Your objective
What is the number of lines in these entries that contain "nous"? State it alone.

Dataset items
===============

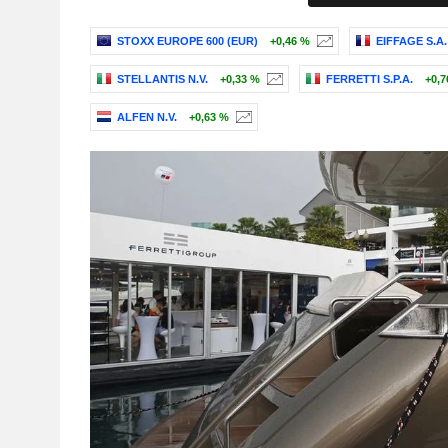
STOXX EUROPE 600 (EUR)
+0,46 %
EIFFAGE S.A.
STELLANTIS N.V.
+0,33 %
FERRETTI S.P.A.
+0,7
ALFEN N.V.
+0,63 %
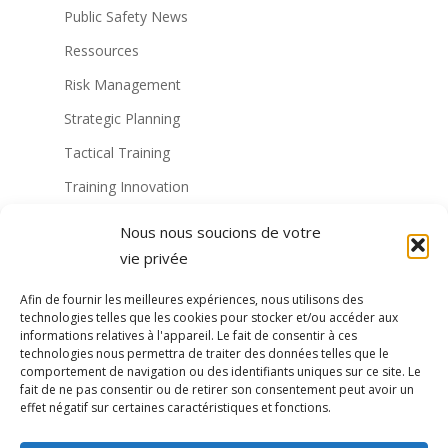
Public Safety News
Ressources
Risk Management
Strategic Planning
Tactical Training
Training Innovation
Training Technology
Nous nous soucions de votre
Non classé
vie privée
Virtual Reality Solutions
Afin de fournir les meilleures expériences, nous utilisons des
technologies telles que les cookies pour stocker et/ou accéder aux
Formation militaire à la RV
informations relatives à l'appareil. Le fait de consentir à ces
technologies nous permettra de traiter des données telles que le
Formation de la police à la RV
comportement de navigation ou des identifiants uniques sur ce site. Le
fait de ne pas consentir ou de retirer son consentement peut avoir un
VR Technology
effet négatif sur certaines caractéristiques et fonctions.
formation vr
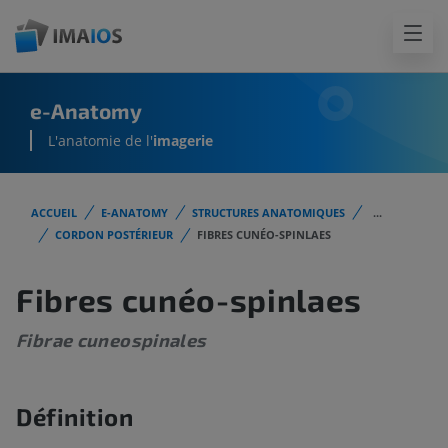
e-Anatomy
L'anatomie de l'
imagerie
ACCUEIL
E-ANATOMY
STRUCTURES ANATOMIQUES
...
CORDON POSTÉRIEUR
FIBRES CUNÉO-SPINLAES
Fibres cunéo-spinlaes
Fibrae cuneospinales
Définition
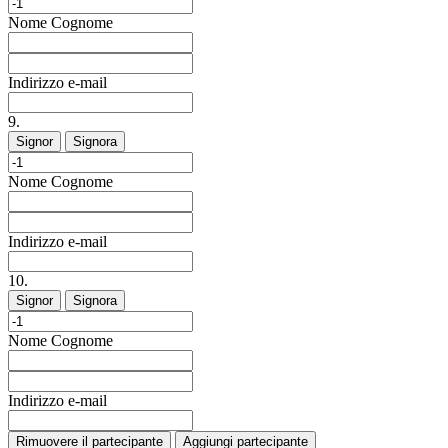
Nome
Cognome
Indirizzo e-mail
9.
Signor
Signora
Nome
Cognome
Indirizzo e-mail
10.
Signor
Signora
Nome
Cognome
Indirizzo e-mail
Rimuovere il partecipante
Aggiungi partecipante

===============

Answer to the problem
3